By Charisma L. Miller, Esq.
Brooklyn Daily Eagle
Lavern Wilkinson went to Kings County Hospital complaining of a cough. The doctors took an x-ray and told her it was merely asthma.
Two years later, it was discovered that the x-ray showed evidence of lung cancer. With her cancer at an incurable stage 4, Wilkinson has been told she only has six months to live. To add insult to injury, Wilkinson has no recourse to sue for her misdiagnosis.
A 1975 New York state law places a severe time limit as to when an individual can sue a hospital owned by a municipality – such as Kings County.
The statute of limitations is twofold. First, a victim of medical misdiagnosis or malpractice has 90 days from the date of injury to notify the city of his/her intention to sue. Secondly, the suit must be filed within 15 months of the injury.
In order to bring a claim against Kings County Hospital for its misdiagnosis of her cancer, Wilkinson would had to have notified the city that she was going to sue within 90 days of her initial x-ray -- an almost impossible feat if one is not aware that he or she has been misdiagnosed.
For privately owned hospitals, however, the statute of limitations begins to run when the patient became aware or should have reasonably become aware of their misdiagnosis, and there is no requirement that the patient notify the hospital of his or her intention to sue prior to actually filing a lawsuit.
“I don’t know what prompted the different statues between the city and private entities,” noted Brooklyn attorney Jordan Tucker. “Medical malpractice is different than your run-of-the-mill tort, but medical practice is the same in a private hospital as it is in a city one.”
Noted medical malpractice attorney Judith Livingston explained that the basic difference between medical malpractice and the average personal injury case rests in the knowledge of an injury.
“In order to know that you have a medical malpractice case, there are so many details that patients are not made aware of,” said Livingston. “In a car accident case, you know you have been injured. In cases of medical malpractice, the injuries could have occurred while you were under anesthesia or be the result of a misread pathology report.”
Given the difficulty of identifying an injury, many attorneys find the statute of limitations exception for city-owned hospitals disconcerting.
“In general, it is very difficult to prosecute medical malpractice cases because they are time-consuming and very costly,” said Jack Kanzler from Finz & Finz, P.C.
“Medical malpractice cases are taken on contingency. Lawyers spend a lot of time and money screening cases to ensure that there is a valid case,” Livingston noted. Coming up against the statute-of-limitation exceptions for injuries incurred at city hospitals further hinders the work of attorneys and victims.
“It is a very large obstacle,” said attorney Robert Goldberg of Peters Berger Koshel & Goldberg P.C.

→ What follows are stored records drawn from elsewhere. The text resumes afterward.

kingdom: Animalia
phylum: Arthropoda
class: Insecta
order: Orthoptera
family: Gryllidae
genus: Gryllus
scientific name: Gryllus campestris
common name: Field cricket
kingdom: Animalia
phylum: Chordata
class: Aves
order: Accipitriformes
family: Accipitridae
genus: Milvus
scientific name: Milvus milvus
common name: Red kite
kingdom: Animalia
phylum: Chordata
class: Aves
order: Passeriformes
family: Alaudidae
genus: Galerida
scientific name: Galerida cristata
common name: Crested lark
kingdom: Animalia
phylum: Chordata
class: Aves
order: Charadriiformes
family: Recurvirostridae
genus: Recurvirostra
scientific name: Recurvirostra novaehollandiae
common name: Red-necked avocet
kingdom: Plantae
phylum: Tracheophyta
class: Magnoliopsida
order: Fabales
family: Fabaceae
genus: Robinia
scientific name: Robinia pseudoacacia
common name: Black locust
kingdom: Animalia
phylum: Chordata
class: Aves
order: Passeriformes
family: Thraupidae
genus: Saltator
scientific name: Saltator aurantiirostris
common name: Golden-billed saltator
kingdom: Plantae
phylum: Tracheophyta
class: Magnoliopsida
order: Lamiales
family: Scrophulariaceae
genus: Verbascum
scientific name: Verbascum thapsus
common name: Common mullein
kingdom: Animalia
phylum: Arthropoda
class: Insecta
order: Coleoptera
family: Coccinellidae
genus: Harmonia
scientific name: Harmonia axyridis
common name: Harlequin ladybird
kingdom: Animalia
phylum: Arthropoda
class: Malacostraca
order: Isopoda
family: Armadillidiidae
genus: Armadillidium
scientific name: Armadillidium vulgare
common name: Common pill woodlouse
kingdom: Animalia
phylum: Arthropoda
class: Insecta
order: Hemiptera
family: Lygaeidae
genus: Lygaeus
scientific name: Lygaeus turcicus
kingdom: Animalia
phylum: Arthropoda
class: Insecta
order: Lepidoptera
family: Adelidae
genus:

“Often, victims are not aware of their injuries or they just want to wait and see if they get better,” said Daniel Minc, Esq. Even if a victims seeks out an attorney in time, “it is hard to get medical records in time,” he said.
“You can request the medical records, but there is no law that forces the hospital to give you the records in time for you to determine if there is a valid case,” Minc added.
There are ways that attorneys can get around the statute of limitations, but those options are very slim. “You can request the court for an extension of time to file the initial notice of claim,” Livingston said. “You need a valid reason, and even then there is still the fact that you must file the case within 15 months of the actual injury not knowledge of the injury.”
State Assembly Speaker Sheldon Silver may look to level the playing field. Michael Whyland, a spokesperson for Silver, said that since Silver became aware of Wilkinson’s case, he supports a bill that would start the statute of limitations at the moment a patient learns of a medical error.
“The speaker thinks the issue has merit and will review it with the members of the Democratic conference,” Whyland told the New York Daily News.
“The creation of a special statute of limitations for city hospitals gives the city an advantage,” said Goldberg. “I would support something that would extend the time for valid cases to be brought.”
Shifting the balance of advantage must be weighed against the need for efficient justice. With a longer statute of limitations, there is a likelihood that evidence could be lost and witnesses could forget or pass away. Also, the interest of the medical community must be taken into consideration.
The Daily News reports that health care industry officials say changing the law will drive up New York’s already sky-high medical malpractice premiums by 16 to 25 percent, forcing more doctors to either retire or leave the state.
For Kanzler, the issue is not about malpractice premiums but rather “why should victims of medical malpractice at the hands of a city hospital be given a shorter period of time to prove her case?”
Livingston is looking forward to a hearing on the proposed legislation. “The current law is unfair and overly harsh,” she said. “I think that all plaintiff medical malpractice attorneys would strongly support this legislation because the present system is an injustice to the victims whose lives have been destroyed.”
Unable to file a lawsuit against Kings County Hospital, Wilkinson accepted a settlement of $625,000 from the city.
--Rob Abruzzese contributed to this article.